Batch Codes through Dense Graphs without Short Cycles

TL;DR

This paper introduces explicit, deterministic multiset batch codes with near-optimal rates and fault tolerance, constructed via dense bipartite graphs with no small cycles, enabling efficient parallel data retrieval.

Contribution

It presents a novel graph-theoretic approach to designing multiset batch codes using dense bipartite graphs without small cycles, improving rate and fault tolerance.

Findings

Achieves asymptotically optimal rate of 1-1/poly(k)

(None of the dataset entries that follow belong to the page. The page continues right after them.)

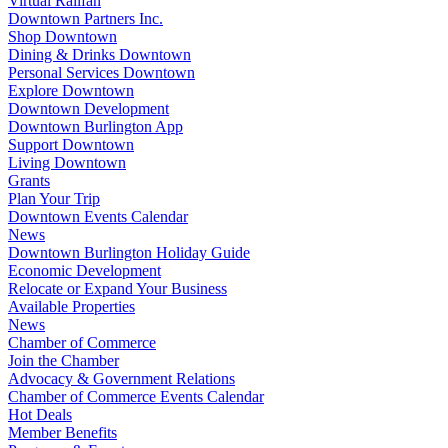
Virtual Railfan
Downtown Partners Inc.
Shop Downtown
Dining & Drinks Downtown
Personal Services Downtown
Explore Downtown
Downtown Development
Downtown Burlington App
Support Downtown
Living Downtown
Grants
Plan Your Trip
Downtown Events Calendar
News
Downtown Burlington Holiday Guide
Economic Development
Relocate or Expand Your Business
Available Properties
News
Chamber of Commerce
Join the Chamber
Advocacy & Government Relations
Chamber of Commerce Events Calendar
Hot Deals
Member Benefits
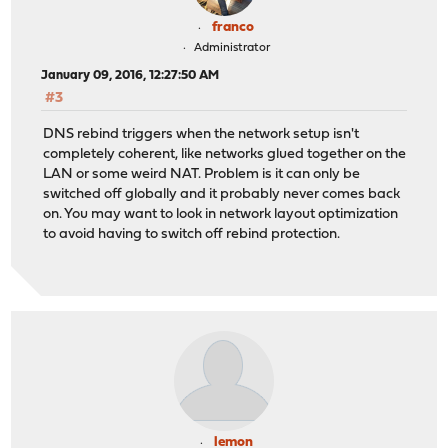
franco
Administrator
January 09, 2016, 12:27:50 AM
#3
DNS rebind triggers when the network setup isn't
completely coherent, like networks glued together on the
LAN or some weird NAT. Problem is it can only be
switched off globally and it probably never comes back
on. You may want to look in network layout optimization
to avoid having to switch off rebind protection.
lemon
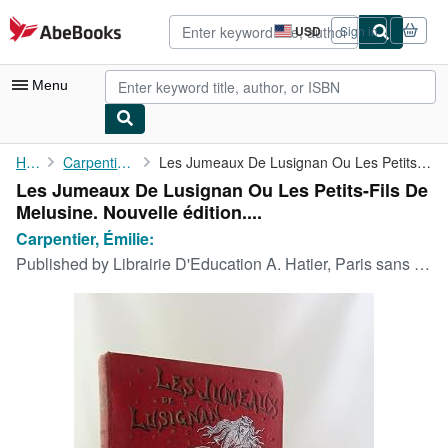
Skip to main content
AbeBooks.com
USD
Sign in
Site
shopping
preferences
Menu
My Account
Home
Carpentier, Émilie:
Les Jumeaux De Lusignan Ou Les Petits-Fils De Melusine. Nouvelle...
Les Jumeaux De Lusignan Ou Les Petits-Fils De
My Purchases
Melusine. Nouvelle édition....
Advanced Search
Carpentier, Émilie:
Published by
Librairie D'Education A. Hatier, Paris sans date.
Browse Collections
Rare Books
Art & Collectibles
Textbooks
Sellers
Start Selling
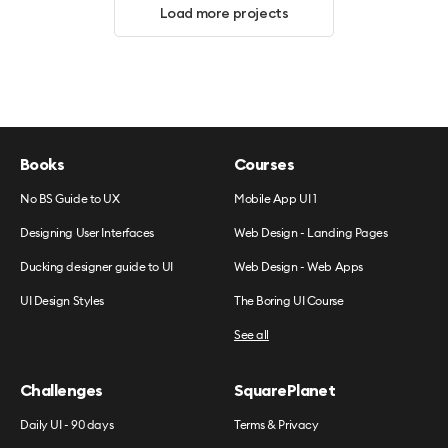
Load more projects
Books
Courses
No BS Guide to UX
Mobile App UI 1
Designing User Interfaces
Web Design - Landing Pages
Ducking designer guide to UI
Web Design - Web Apps
UI Design Styles
The Boring UI Course
See all
Challenges
SquarePlanet
Daily UI - 90 days
Terms & Privacy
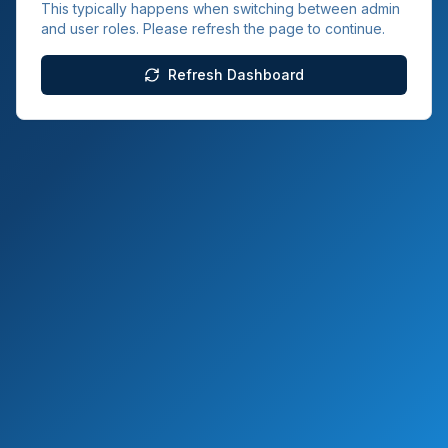
This typically happens when switching between admin
and user roles. Please refresh the page to continue.
Refresh Dashboard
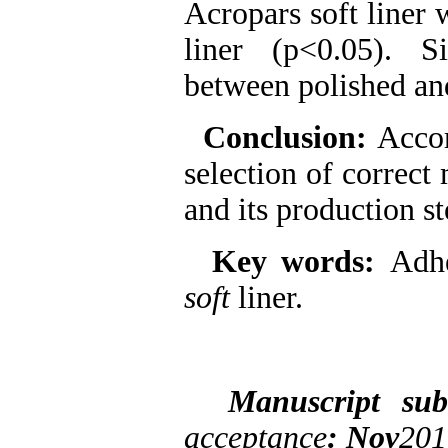
Acropars soft liner 
liner (p<0.05). S
between polished and
Conclusion:
Accor
selection of correct 
and its production s
Key words:
Adh
soft
liner.
Manuscript su
acceptance
: Nov
201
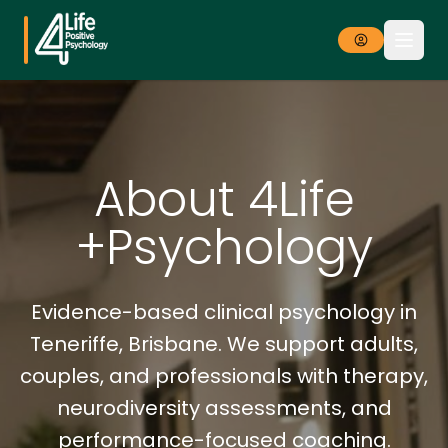
About 4Life
+Psychology
Evidence-based clinical psychology in
Teneriffe, Brisbane. We support adults,
couples, and professionals with therapy,
neurodiversity assessments, and
performance-focused coaching.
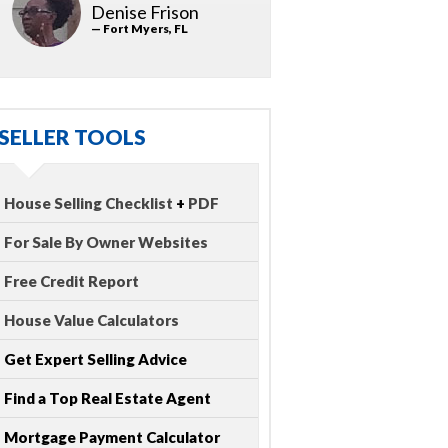
Denise Frison
— Fort Myers, FL
SELLER TOOLS
House Selling Checklist
+
PDF
For Sale By Owner Websites
Free Credit Report
House Value Calculators
Get Expert Selling Advice
Find a Top Real Estate Agent
Mortgage Payment Calculator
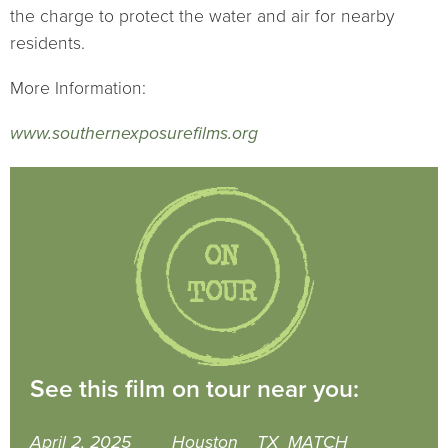
the charge to protect the water and air for nearby
residents.
More Information:
www.southernexposurefilms.org
See this film on tour near you:
April 2, 2025
Houston
TX
MATCH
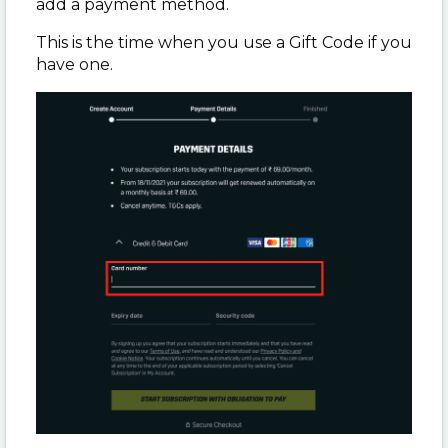
add a payment method.
This is the time when you use a Gift Code if you
have one.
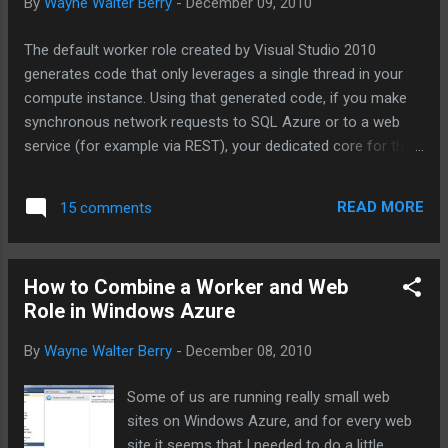
By
Wayne Walter Berry
-
December 09, 2010
The default worker role created by Visual Studio 2010
generates code that only leverages a single thread in your
compute instance. Using that generated code, if you make
synchronous network requests to SQL Azure or to a web
service (for example via REST), your dedicated core for the
instance becomes underutilized while it waits for the
response from the network. One technique is to use the
READ MORE
15 comments
asynchronous functions in ADO.NET and the
HTTPWebRequest classes to offload the work to the
background worker. For more information about
How to Combine a Worker and Web
asynchronous calls read: Asynchronous Programming
Role in Windows Azure
Design Patterns . Another technique that I will cover in this
blog post is how to start up multiple threads, each for a
By
Wayne Walter Berry
-
December 08, 2010
dedicated task, for this purpose I have coded a multi-
threaded framework to use in your worker role. Goals of
Some of us are running really small web
the framework: Remain true to the design of the
sites on Windows Azure, and for every web
RoleEntryPoint class, the main class called by the Windows
site it seems that I needed to do a little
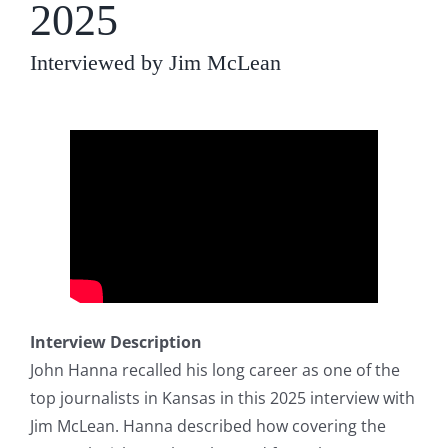
2025
Interviewed by Jim McLean
Interview Description
John Hanna recalled his long career as one of the
top journalists in Kansas in this 2025 interview with
Jim McLean. Hanna described how covering the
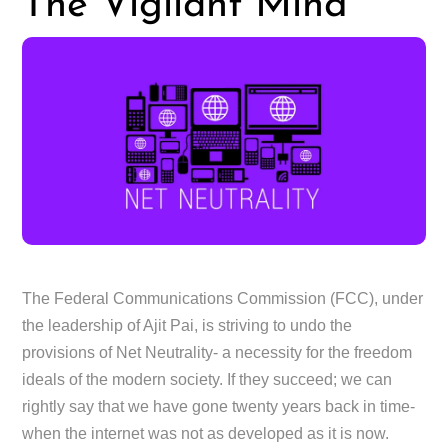
The Vigilant Mind
The Federal Communications Commission (FCC), under
the leadership of Ajit Pai, is striving to undo the
provisions of Net Neutrality- a necessity for the freedom
ideals of the modern society. If they succeed; we can
rightly say that we have gone twenty years back in time-
when the internet was not as developed as it is now.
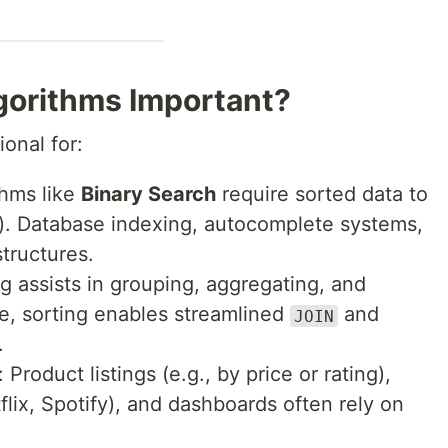
gorithms Important?
onal for:
thms like
Binary Search
require sorted data to
n)). Database indexing, autocomplete systems,
structures.
ng assists in grouping, aggregating, and
e, sorting enables streamlined
and
JOIN
.
: Product listings (e.g., by price or rating),
ix, Spotify), and dashboards often rely on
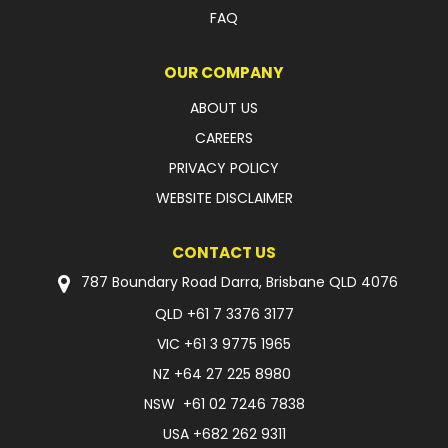
FAQ
OUR COMPANY
ABOUT US
CAREERS
PRIVACY POLICY
WEBSITE DISCLAIMER
CONTACT US
787 Boundary Road Darra, Brisbane QLD 4076
QLD
+61 7 3376 3177
VIC
+61 3 9775 1965
NZ
+64 27 225 8980
NSW
+61 02 7246 7838
USA
+682 262 9311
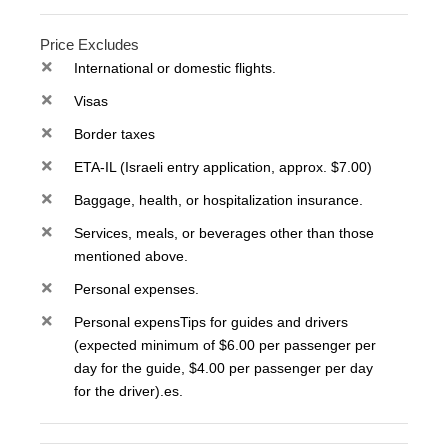
Price Excludes
International or domestic flights.
Visas
Border taxes
ETA-IL (Israeli entry application, approx. $7.00)
Baggage, health, or hospitalization insurance.
Services, meals, or beverages other than those
mentioned above.
Personal expenses.
Personal expensTips for guides and drivers
(expected minimum of $6.00 per passenger per
day for the guide, $4.00 per passenger per day
for the driver).es.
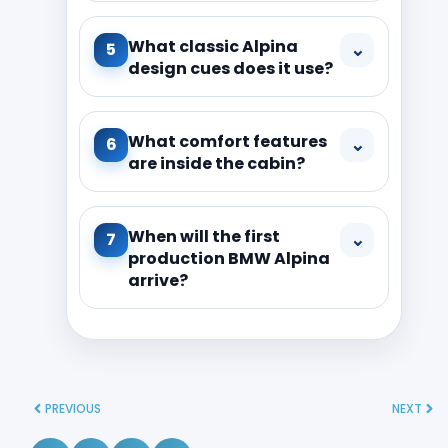
What classic Alpina
⌄
5
design cues does it use?
What comfort features
⌄
6
are inside the cabin?
When will the first
⌄
7
production BMW Alpina
arrive?
PREVIOUS
NEXT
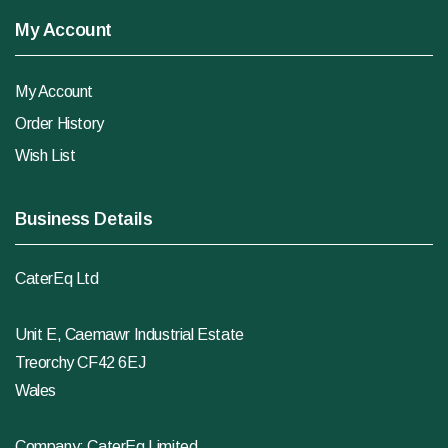
My Account
My Account
Order History
Wish List
Business Details
CaterEq Ltd
Unit E, Caemawr Industrial Estate
Treorchy CF42 6EJ
Wales
Company: CaterEq Limited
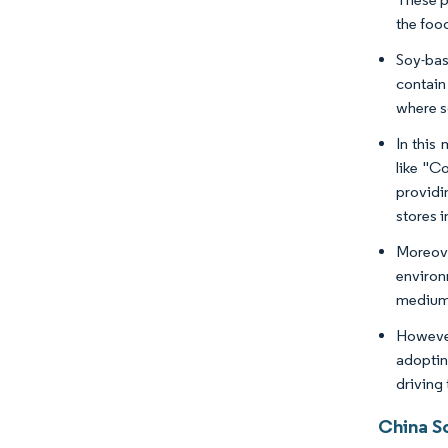
the foo
Soy-bas
contain
where s
In this
like "C
providi
stores i
Moreove
environ
medium-
However
adoptin
driving
China S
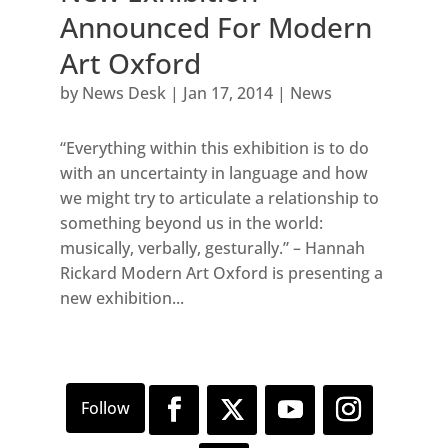
Announced For Modern
Art Oxford
by
News Desk
|
Jan 17, 2014
|
News
“Everything within this exhibition is to do
with an uncertainty in language and how
we might try to articulate a relationship to
something beyond us in the world:
musically, verbally, gesturally.” – Hannah
Rickard Modern Art Oxford is presenting a
new exhibition...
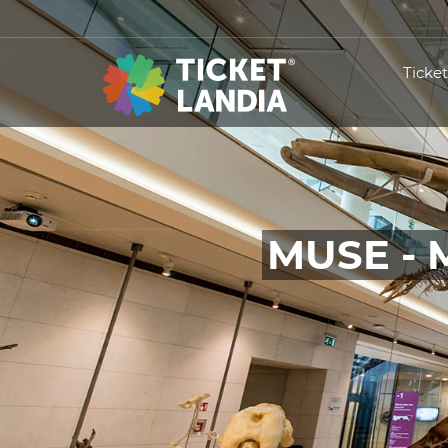
Ticke
MUSE - 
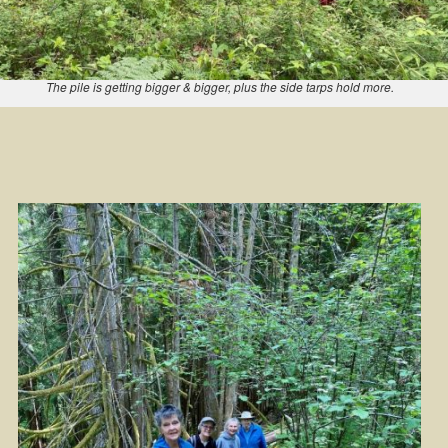
The pile is getting bigger & bigger, plus the side tarps hold more.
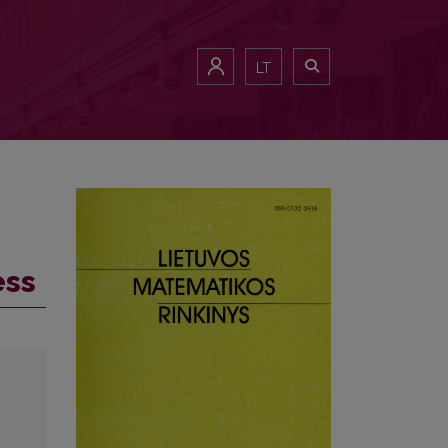
LT
ess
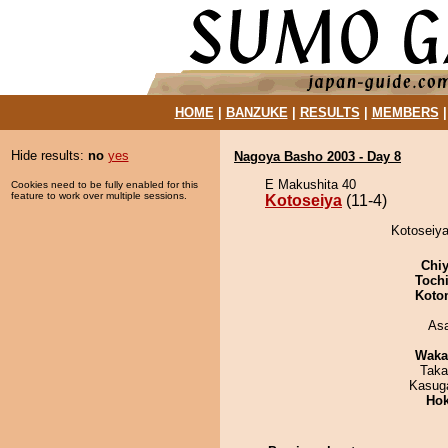
HOME
|
BANZUKE
|
RESULTS
|
MEMBERS
Hide results:
no
yes
Nagoya Basho 2003 - Day 8
E Makushita 40
Cookies need to be fully enabled for this
feature to work over multiple sessions.
Kotoseiya
(11-4)
Kotoseiya
Chiy
Toch
Koto
As
Waka
Taka
Kasuga
Hok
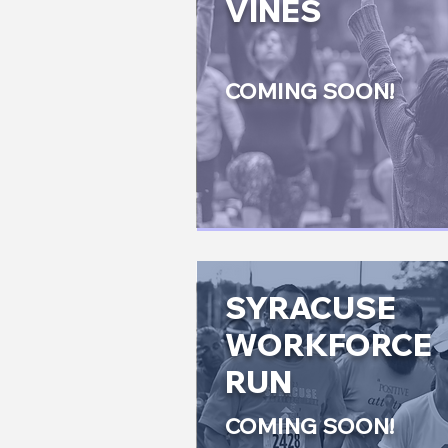
VINES
COMING SOON!
SYRACUSE
WORKFORCE
RUN
COMING SOON!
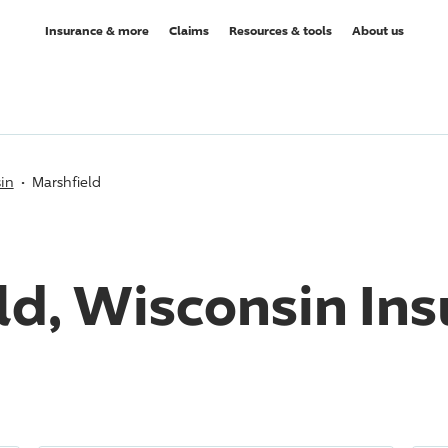
Insurance & more
Claims
Resources & tools
About us
in
Marshfield
ld, Wisconsin In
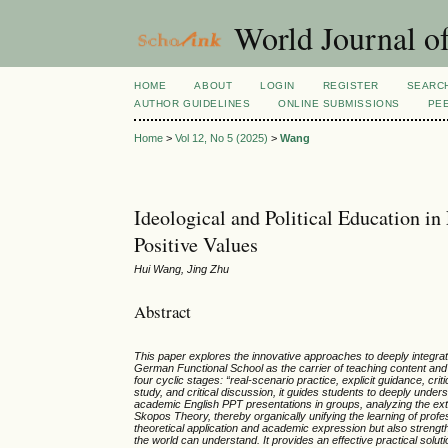
World Journal of
HOME
ABOUT
LOGIN
REGISTER
SEARC
AUTHOR GUIDELINES
ONLINE SUBMISSIONS
PE
Home
>
Vol 12, No 5 (2025)
>
Wang
Ideological and Political Education i
Positive Values
Hui Wang, Jing Zhu
Abstract
This paper explores the innovative approaches to deeply integratin
German Functional School as the carrier of teaching content and
four cyclic stages:
“
real-scenario practice, explicit guidance, crit
study, and critical discussion, it guides students to deeply under
academic English PPT presentations in groups, analyzing the exte
Skopos Theory, thereby organically unifying the learning of profe
theoretical application and academic expression but also strengthe
the world can understand. It provides an effective practical solutio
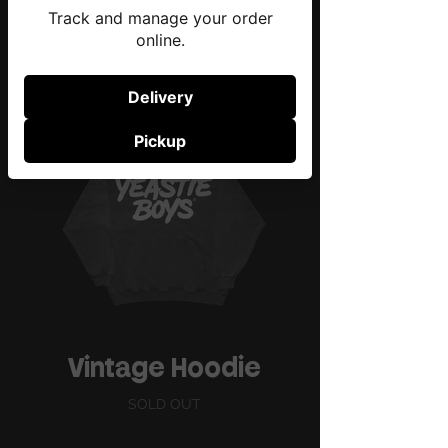
Track and manage your order
Help us save LA and support front line
online.
heroes.
Delivery
Pickup
Vintage Hoodie
SOLD OUT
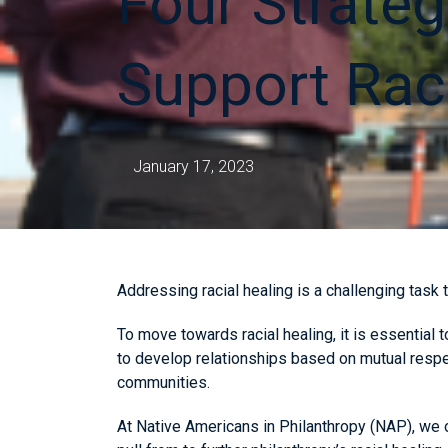
Four Strateg
Support Rac
January 17, 2023
Addressing racial healing is a challenging task t
To move towards racial healing, it is essential 
to develop relationships based on mutual respe
communities.
At Native Americans in Philanthropy (NAP), we o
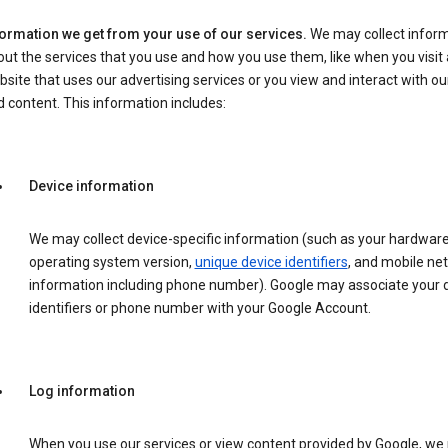
formation we get from your use of our services.
We may collect infor
ut the services that you use and how you use them, like when you visit 
site that uses our advertising services or you view and interact with ou
 content. This information includes:
Device information
We may collect device-specific information (such as your hardwar
operating system version,
unique device identifiers
, and mobile ne
information including phone number). Google may associate your 
identifiers or phone number with your Google Account.
Log information
When you use our services or view content provided by Google, w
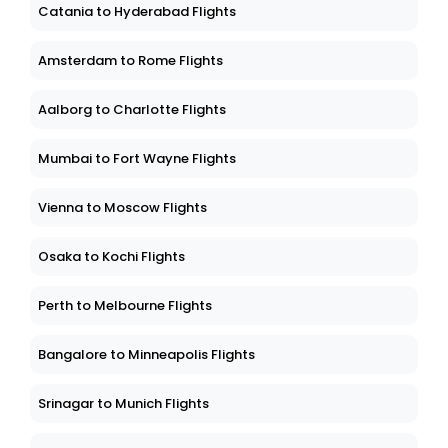
Catania to Hyderabad Flights
Amsterdam to Rome Flights
Aalborg to Charlotte Flights
Mumbai to Fort Wayne Flights
Vienna to Moscow Flights
Osaka to Kochi Flights
Perth to Melbourne Flights
Bangalore to Minneapolis Flights
Srinagar to Munich Flights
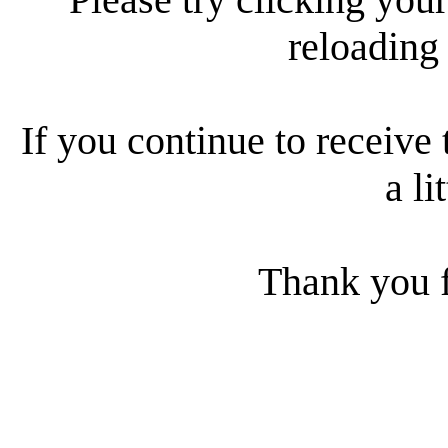
reloading
If you continue to receive 
a li
Thank you f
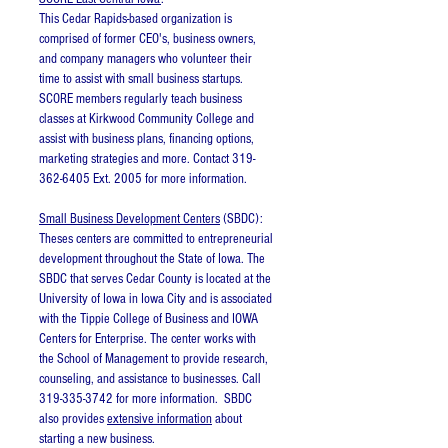
This Cedar Rapids-based organization is
comprised of former CEO's, business owners,
and company managers who volunteer their
time to assist with small business startups.
SCORE members regularly teach business
classes at Kirkwood Community College and
assist with business plans, financing options,
marketing strategies and more. Contact 319-
362-6405 Ext. 2005 for more information.
Small Business Development Centers
(SBDC):
Theses centers are committed to entrepreneurial
development throughout the State of Iowa. The
SBDC that serves Cedar County is located at the
University of Iowa in Iowa City and is associated
with the Tippie College of Business and IOWA
Centers for Enterprise. The center works with
the School of Management to provide research,
counseling, and assistance to businesses. Call
319-335-3742 for more information. SBDC
also provides
extensive information
about
starting a new business.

Constructs codes with polynomially scaling number of servers

Provides explicit decoding algorithms with high fault tolerance

Abstract

Consider a large database of $n$ data items that need to be stored using $m$ servers. We study how to encode information so that a large number $k$ of read requests can be performed in parallel while the rate remains constant (and ideally approaches one). This problem is equivalent to the design of multiset Batch Codes introduced by Ishai, Kushilevitz, Ostrovsky and Sahai [17]. We give families of multiset batch codes with asymptotically optimal rates of the form $1-1/\text{poly}(k)$ and a number of servers $m$ scaling polynomially in the number of read requests $k$. An advantage of our batch code constructions over most previously known multiset batch codes is explicit and deterministic decoding algorithms and asymptotically optimal fault tolerance. Our main technical innovation is a graph-theoretic method of designing multiset batch codes using dense bipartite graphs with no small cycles. We modify prior graph constructions of dense, high-girth graphs to obtain our batch code results. We achieve close to optimal tradeoffs between the parameters for bipartite graph based batch codes.